Dirk Gregorius wrote: Why does the system matrix actually gets PSD in the presence of friction constraints? Is this always the case (e.g. just one contact point with friction) or does this only happen if some constraints become linear dependent? Can we maybe work around this? KenB mentioned somewhere that using something (normal impulses?) from the previous frame would help? What is this and why would this make the system matrix PD or at least better behaved? Ideas?

You mentioned to contribute / publish an implementation with a modifed Lemke algorithm? Any updates on this?
If you follow Coulomb friction then the big matrix is no symmetry so it's also not PSD.

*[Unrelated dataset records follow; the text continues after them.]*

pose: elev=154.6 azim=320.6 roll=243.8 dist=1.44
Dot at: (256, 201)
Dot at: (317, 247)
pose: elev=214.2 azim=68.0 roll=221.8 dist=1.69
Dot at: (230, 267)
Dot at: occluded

You can see the formulation with contact and Coulomb friction as follow:
Stewart-Trinkle formulation with contact and Coulomb friction
Stewart-Trinkle formulation with contact and Coulomb friction
mcp.PNG (27.26 KiB) Viewed 10239 times
You can see that the E and -E^T,U breaks everything here. The problem is not monotone LCP like the one you usually have but it's co-positive and (most of the time) Lemke can solve.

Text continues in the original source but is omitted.